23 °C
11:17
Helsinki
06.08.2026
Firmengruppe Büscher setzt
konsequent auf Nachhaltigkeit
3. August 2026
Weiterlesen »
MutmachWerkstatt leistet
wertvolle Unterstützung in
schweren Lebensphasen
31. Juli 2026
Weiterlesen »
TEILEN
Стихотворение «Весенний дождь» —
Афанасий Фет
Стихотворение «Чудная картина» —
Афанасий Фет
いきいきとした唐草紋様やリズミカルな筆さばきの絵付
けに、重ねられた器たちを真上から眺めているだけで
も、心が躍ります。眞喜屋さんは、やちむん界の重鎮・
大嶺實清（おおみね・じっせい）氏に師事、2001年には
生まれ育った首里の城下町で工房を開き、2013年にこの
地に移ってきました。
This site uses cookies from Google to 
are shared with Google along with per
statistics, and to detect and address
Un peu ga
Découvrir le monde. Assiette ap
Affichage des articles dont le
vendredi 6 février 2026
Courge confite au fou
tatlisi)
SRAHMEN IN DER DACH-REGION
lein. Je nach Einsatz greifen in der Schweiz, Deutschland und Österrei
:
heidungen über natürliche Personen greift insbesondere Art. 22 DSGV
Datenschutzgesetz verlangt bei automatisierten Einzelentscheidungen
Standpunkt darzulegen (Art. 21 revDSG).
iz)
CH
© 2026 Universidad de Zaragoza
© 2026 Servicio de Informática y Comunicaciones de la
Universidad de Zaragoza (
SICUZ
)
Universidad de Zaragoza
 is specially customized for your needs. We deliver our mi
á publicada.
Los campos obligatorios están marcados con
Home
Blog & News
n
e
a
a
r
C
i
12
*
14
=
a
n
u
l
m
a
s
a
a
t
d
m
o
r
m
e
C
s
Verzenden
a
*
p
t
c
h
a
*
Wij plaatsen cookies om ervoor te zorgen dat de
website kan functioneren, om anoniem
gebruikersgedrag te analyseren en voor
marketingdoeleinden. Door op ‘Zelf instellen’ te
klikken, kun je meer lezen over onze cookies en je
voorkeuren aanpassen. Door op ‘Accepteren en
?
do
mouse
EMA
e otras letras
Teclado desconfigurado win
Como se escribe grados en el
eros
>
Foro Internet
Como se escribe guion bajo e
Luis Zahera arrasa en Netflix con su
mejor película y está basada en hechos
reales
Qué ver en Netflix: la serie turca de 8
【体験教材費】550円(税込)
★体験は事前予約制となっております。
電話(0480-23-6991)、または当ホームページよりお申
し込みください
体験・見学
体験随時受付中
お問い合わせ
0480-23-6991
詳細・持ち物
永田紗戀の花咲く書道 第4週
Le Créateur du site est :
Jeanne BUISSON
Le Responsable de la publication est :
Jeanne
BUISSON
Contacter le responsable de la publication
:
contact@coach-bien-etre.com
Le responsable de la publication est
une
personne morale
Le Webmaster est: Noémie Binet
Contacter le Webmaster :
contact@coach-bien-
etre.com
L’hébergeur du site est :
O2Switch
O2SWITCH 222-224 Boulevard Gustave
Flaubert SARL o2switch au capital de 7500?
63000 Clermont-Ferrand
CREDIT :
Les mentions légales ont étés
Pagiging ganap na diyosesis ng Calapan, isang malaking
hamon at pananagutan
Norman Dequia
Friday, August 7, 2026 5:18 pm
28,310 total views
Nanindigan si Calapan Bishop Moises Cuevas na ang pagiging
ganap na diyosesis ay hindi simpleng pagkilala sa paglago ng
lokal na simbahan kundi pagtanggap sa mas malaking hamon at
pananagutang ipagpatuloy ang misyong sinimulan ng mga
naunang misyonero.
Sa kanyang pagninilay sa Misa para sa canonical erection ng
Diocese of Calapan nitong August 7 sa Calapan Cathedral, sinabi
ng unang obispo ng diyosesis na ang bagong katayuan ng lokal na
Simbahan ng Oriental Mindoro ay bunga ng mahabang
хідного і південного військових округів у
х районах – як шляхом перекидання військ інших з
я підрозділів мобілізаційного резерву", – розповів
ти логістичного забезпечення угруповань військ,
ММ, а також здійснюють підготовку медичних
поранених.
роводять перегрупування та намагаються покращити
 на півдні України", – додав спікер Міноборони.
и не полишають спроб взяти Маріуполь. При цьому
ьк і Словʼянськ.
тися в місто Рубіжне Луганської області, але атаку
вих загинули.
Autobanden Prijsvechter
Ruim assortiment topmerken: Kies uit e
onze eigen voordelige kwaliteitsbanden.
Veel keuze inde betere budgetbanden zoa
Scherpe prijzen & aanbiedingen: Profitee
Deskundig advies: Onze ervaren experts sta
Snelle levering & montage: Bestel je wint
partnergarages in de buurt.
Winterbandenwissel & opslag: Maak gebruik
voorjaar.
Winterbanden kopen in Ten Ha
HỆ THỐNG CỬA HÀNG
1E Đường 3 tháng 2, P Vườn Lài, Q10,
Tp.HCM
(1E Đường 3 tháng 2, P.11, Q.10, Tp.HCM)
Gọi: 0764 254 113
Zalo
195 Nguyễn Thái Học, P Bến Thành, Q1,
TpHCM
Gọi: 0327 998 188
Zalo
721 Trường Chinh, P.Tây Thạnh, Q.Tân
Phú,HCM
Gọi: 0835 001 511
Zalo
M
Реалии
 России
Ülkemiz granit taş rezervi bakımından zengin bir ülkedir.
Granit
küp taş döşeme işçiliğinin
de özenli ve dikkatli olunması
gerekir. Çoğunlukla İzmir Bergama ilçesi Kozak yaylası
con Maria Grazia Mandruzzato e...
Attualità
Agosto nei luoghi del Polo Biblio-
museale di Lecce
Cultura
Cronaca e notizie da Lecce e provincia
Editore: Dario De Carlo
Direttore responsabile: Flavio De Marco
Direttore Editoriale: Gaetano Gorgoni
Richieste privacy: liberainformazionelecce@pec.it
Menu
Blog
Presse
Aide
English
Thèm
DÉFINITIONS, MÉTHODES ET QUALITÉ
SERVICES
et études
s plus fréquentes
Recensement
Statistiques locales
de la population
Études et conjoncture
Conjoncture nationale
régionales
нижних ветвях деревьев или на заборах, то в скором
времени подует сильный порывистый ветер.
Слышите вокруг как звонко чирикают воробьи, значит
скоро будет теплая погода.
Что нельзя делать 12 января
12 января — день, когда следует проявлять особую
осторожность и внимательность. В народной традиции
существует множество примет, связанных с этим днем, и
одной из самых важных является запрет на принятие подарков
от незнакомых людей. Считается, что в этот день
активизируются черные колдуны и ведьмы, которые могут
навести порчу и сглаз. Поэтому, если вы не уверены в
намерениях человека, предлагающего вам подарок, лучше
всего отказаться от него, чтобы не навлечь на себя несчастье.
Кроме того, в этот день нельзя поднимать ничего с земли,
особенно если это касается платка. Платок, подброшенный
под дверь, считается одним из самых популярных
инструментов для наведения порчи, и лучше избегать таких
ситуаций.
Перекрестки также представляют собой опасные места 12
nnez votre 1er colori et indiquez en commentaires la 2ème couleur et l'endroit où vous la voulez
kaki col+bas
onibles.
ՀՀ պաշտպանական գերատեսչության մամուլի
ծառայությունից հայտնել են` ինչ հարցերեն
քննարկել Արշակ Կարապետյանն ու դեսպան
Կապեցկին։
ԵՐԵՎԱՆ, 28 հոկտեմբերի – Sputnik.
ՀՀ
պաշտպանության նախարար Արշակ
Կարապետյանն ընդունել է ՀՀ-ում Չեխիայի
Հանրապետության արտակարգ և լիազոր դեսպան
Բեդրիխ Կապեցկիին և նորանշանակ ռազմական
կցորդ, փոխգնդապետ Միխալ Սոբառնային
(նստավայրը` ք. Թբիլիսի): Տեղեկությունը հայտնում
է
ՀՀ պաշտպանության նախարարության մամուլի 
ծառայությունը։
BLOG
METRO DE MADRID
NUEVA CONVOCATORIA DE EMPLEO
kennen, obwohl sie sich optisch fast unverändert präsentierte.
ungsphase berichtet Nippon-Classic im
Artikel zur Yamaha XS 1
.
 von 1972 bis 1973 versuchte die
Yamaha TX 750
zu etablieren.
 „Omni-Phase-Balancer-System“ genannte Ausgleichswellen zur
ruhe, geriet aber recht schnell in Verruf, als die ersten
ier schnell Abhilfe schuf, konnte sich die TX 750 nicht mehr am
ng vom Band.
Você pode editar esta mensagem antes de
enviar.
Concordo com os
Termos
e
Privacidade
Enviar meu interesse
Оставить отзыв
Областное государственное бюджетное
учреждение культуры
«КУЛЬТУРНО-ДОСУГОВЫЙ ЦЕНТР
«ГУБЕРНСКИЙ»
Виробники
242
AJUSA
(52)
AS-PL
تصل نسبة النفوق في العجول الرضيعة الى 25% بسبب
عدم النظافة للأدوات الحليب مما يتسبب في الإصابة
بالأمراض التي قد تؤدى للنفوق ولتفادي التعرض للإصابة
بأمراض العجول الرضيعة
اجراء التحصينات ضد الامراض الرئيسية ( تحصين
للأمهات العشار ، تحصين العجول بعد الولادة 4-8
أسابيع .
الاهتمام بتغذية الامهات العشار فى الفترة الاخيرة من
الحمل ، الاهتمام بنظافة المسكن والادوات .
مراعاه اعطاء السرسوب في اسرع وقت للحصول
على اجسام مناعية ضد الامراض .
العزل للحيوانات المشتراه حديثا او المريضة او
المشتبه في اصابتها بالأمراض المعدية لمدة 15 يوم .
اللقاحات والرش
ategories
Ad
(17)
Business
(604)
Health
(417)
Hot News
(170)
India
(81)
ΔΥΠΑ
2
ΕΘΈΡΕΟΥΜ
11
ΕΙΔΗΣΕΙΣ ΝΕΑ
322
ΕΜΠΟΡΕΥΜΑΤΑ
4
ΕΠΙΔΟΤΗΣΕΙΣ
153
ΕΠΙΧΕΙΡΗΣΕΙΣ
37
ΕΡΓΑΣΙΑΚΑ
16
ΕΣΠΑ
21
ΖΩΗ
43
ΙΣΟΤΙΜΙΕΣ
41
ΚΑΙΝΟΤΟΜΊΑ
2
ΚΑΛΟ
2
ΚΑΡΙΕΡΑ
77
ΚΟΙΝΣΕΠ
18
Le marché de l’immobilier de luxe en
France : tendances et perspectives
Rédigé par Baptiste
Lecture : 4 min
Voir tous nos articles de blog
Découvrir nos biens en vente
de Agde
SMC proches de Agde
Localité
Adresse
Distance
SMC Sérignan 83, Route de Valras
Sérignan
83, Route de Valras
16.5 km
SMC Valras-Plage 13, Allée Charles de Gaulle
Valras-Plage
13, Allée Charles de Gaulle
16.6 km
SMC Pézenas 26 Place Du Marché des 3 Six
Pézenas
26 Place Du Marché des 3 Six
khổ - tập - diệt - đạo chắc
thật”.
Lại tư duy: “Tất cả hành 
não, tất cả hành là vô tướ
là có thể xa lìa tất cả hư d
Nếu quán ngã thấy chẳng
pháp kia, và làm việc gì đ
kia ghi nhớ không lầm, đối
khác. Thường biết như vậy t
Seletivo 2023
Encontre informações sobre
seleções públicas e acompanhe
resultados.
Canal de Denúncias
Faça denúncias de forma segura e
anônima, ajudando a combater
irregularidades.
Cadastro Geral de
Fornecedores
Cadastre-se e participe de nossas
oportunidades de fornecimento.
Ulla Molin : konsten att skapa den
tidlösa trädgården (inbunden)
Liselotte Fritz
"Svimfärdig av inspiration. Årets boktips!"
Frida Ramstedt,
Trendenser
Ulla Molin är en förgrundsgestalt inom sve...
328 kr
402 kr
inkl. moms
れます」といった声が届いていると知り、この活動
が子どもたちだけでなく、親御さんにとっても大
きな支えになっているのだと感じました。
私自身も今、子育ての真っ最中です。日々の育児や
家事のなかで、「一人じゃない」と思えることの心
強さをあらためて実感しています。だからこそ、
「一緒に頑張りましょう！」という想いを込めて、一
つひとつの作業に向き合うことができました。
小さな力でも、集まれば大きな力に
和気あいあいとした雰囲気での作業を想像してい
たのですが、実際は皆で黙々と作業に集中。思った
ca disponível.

========================================

### TRY IT
There is a line with "քննարկել Արշակ Կարապետյանն ու դեսպան" and a line with "NUEVA CONVOCATORIA DE EMPLEO" above. Copy exactly those two lines and all lines between them, with nothing else.

### THE COMPLETED TASK
քննարկել Արշակ Կարապետյանն ու դեսպան
Կապեցկին։
ԵՐԵՎԱՆ, 28 հոկտեմբերի – Sputnik.
ՀՀ
պաշտպանության նախարար Արշակ
Կարապետյանն ընդունել է ՀՀ-ում Չեխիայի
Հանրապետության արտակարգ և լիազոր դեսպան
Բեդրիխ Կապեցկիին և նորանշանակ ռազմական
կցորդ, փոխգնդապետ Միխալ Սոբառնային
(նստավայրը` ք. Թբիլիսի): Տեղեկությունը հայտնում
է
ՀՀ պաշտպանության նախարարության մամուլի 
ծառայությունը։
BLOG
METRO DE MADRID
NUEVA CONVOCATORIA DE EMPLEO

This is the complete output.